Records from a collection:
Segment Open

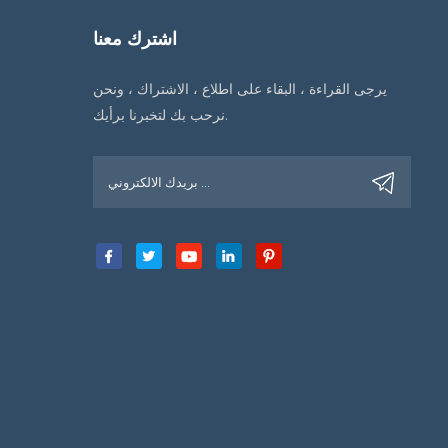
اشترك معنا
يرجى القراءة ، البقاء على اطلاع ، الاشتراك ، ونحن
نرحب بك لتخبرنا برأيك.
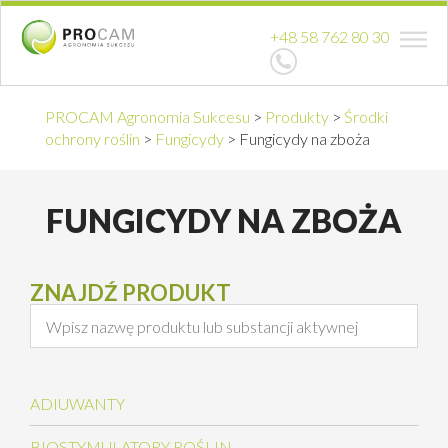
+48 58 762 80 30
PROCAM Agronomia Sukcesu
>
Produkty
>
Środki
ochrony roślin
>
Fungicydy
>
Fungicydy na zboża
FUNGICYDY NA ZBOŻA
ZNAJDŹ PRODUKT
ADIUWANTY
BIOSTYMULATORY ROŚLIN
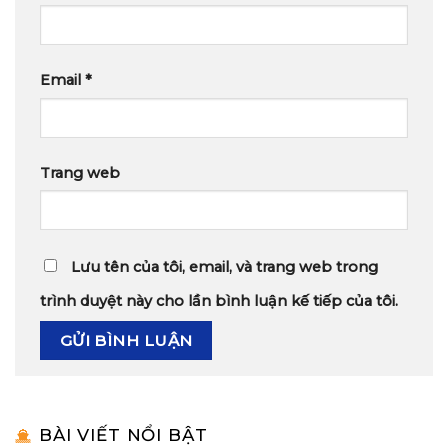
Email
*
Trang web
Lưu tên của tôi, email, và trang web trong
trình duyệt này cho lần bình luận kế tiếp của tôi.
BÀI VIẾT NỔI BẬT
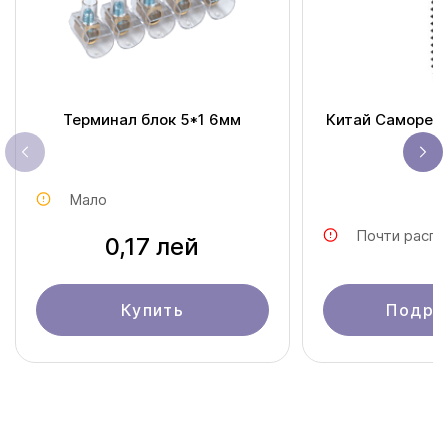
Терминал блок 5*1 6мм
Китай Саморезы
дер
Мало
Почти распр
0,17 лей
Купить
Подро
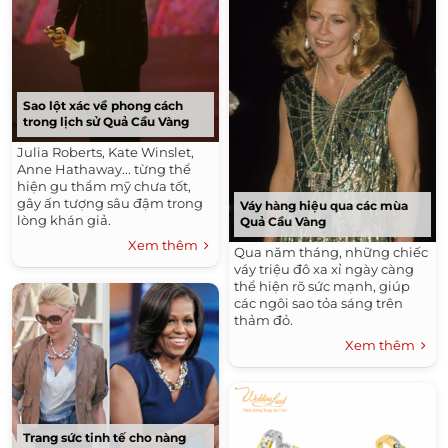
Sao lột xác về phong cách
trong lịch sử Quả Cầu Vàng
Julia Roberts, Kate Winslet,
Anne Hathaway... từng thể
hiện gu thẩm mỹ chưa tốt,
gây ấn tượng sâu đậm trong
Váy hàng hiệu qua các mùa
lòng khán giả.
Quả Cầu Vàng
Xem thêm
Qua năm tháng, những chiếc
váy triệu đô xa xỉ ngày càng
thể hiện rõ sức mạnh, giúp
các ngôi sao tỏa sáng trên
thảm đỏ.
Xem thêm
Trang sức tinh tế cho nàng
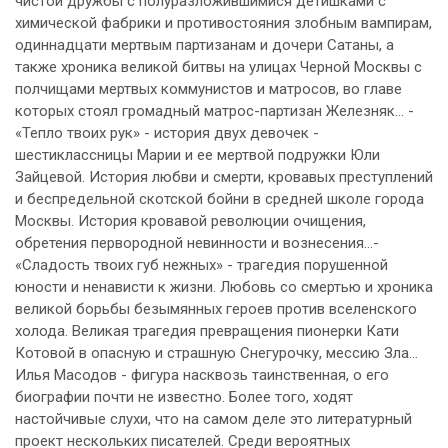
чистой дружбы с полуразложившимися детишками с
химической фабрики и противостояния злобным вампирам,
одиннадцати мертвым партизанам и дочери Сатаны, а
также хроника великой битвы на улицах Черной Москвы с
полчищами мертвых коммунистов и матросов, во главе
которых стоял громадный матрос-партизан Железняк… -
«Тепло твоих рук» - история двух девочек -
шестиклассницы Марии и ее мертвой подружки Юли
Зайцевой. История любви и смерти, кровавых преступлений
и беспредельной скотской бойни в средней школе города
Москвы. История кровавой революции очищения,
обретения первородной невинности и вознесения…-
«Сладость твоих губ нежных» - трагедия порушенной
юности и ненависти к жизни. Любовь со смертью и хроника
великой борьбы безымянных героев против вселенского
холода. Великая трагедия превращения пионерки Кати
Котовой в опасную и страшную Снегурочку, мессию Зла…
Илья Масодов - фигура насквозь таинственная, о его
биографии почти не известно. Более того, ходят
настойчивые слухи, что на самом деле это литературный
проект нескольких писателей. Среди вероятных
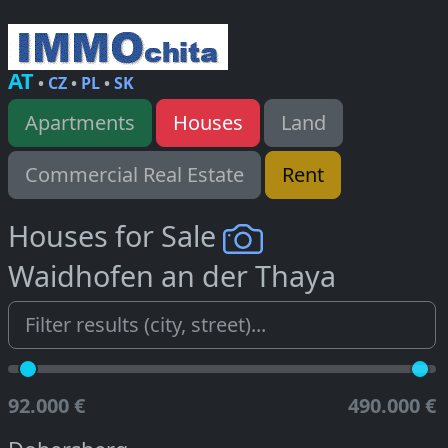
AT
•
CZ
•
PL
•
SK
Apartments
Houses
Land
Commercial Real Estate
Rent
Houses for Sale
Waidhofen an der Thaya
92.000 €
490.000 €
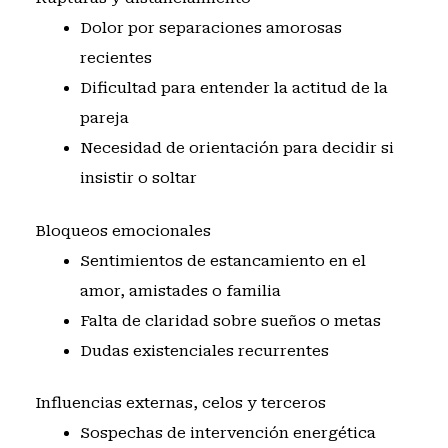
Dolor por separaciones amorosas
recientes
Dificultad para entender la actitud de la
pareja
Necesidad de orientación para decidir si
insistir o soltar
Bloqueos emocionales
Sentimientos de estancamiento en el
amor, amistades o familia
Falta de claridad sobre sueños o metas
Dudas existenciales recurrentes
Influencias externas, celos y terceros
Sospechas de intervención energética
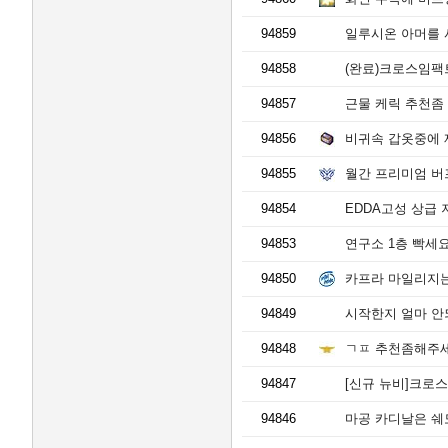
94859
일루시온 아머를 사려
94858
(완료)크로스임팩
94857
근물 케릭 추천좀
94856
비귀속 갑옷중에 
94855
월간 프리미엄 버
94854
EDDA고성 상급
94853
연구소 1층 빡세
94850
카프라 마일리지는
94849
시작한지 얼마 안
94848
ㄱㅍ 추천좀해주
94847
[신규 뉴비]크로
94846
마공 카디날은 쉐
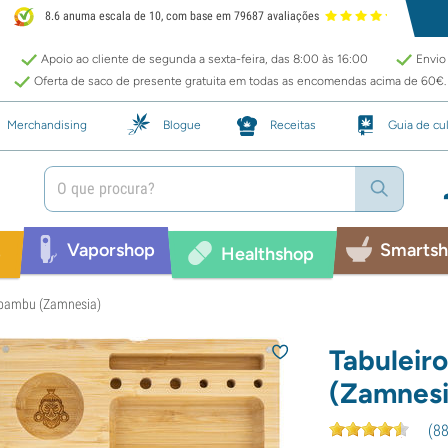
8.6 anuma escala de 10, com base em 79687 avaliações
Apoio ao cliente de segunda a sexta-feira, das 8:00 às 16:00
Envio 
Oferta de saco de presente gratuita em todas as encomendas acima de 60€.
Merchandising
Blogue
Receitas
Guia de cul
Vaporshop
Smarts
p
Healthshop
 bambu (Zamnesia)
Tabuleir
(Zamnesi
(
8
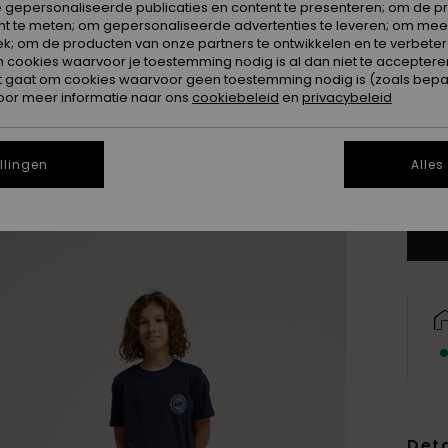
 gepersonaliseerde publicaties en content te presenteren; om de pr
nt te meten; om gepersonaliseerde advertenties te leveren; om meer
k; om de producten van onze partners te ontwikkelen en te verbetere
ookies waarvoor je toestemming nodig is al dan niet te accepteren
t gaat om cookies waarvoor geen toestemming nodig is (zoals bepa
oor meer informatie naar ons
cookiebeleid
en
privacybeleid
8
llingen
Alles
Zi
Deta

Segment Closed

What the task asks —
For every line above that has "великой" in it, copy the line.

Your response —
также хроника великой битвы на улицах Черной Москвы с
великой борьбы безымянных героев против вселенского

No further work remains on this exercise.